Top of INPUT RECORDS

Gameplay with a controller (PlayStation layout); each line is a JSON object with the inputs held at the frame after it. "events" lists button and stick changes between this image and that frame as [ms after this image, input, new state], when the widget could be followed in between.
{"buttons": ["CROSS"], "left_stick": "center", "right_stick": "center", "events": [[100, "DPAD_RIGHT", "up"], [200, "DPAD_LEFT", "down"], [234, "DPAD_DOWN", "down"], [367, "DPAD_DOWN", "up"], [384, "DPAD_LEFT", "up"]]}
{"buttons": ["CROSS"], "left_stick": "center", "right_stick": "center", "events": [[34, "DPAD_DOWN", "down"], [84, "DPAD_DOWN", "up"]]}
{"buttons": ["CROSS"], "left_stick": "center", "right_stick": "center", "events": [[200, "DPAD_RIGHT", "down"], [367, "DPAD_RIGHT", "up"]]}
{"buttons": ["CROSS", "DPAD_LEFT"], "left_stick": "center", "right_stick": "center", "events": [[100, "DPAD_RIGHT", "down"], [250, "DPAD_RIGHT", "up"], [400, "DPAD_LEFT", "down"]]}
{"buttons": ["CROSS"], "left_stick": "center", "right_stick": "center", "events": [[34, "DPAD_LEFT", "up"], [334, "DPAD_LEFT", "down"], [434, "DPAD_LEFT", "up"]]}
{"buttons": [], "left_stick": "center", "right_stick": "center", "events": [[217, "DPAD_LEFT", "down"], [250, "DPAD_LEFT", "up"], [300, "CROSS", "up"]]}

Bottom of INPUT RECORDS

--- WHAT YOU WILL DO ---
Compute how many lines of the records above hold the string "buttons". Give the number with no other output.

--- SOLVED PROBLEM ---
6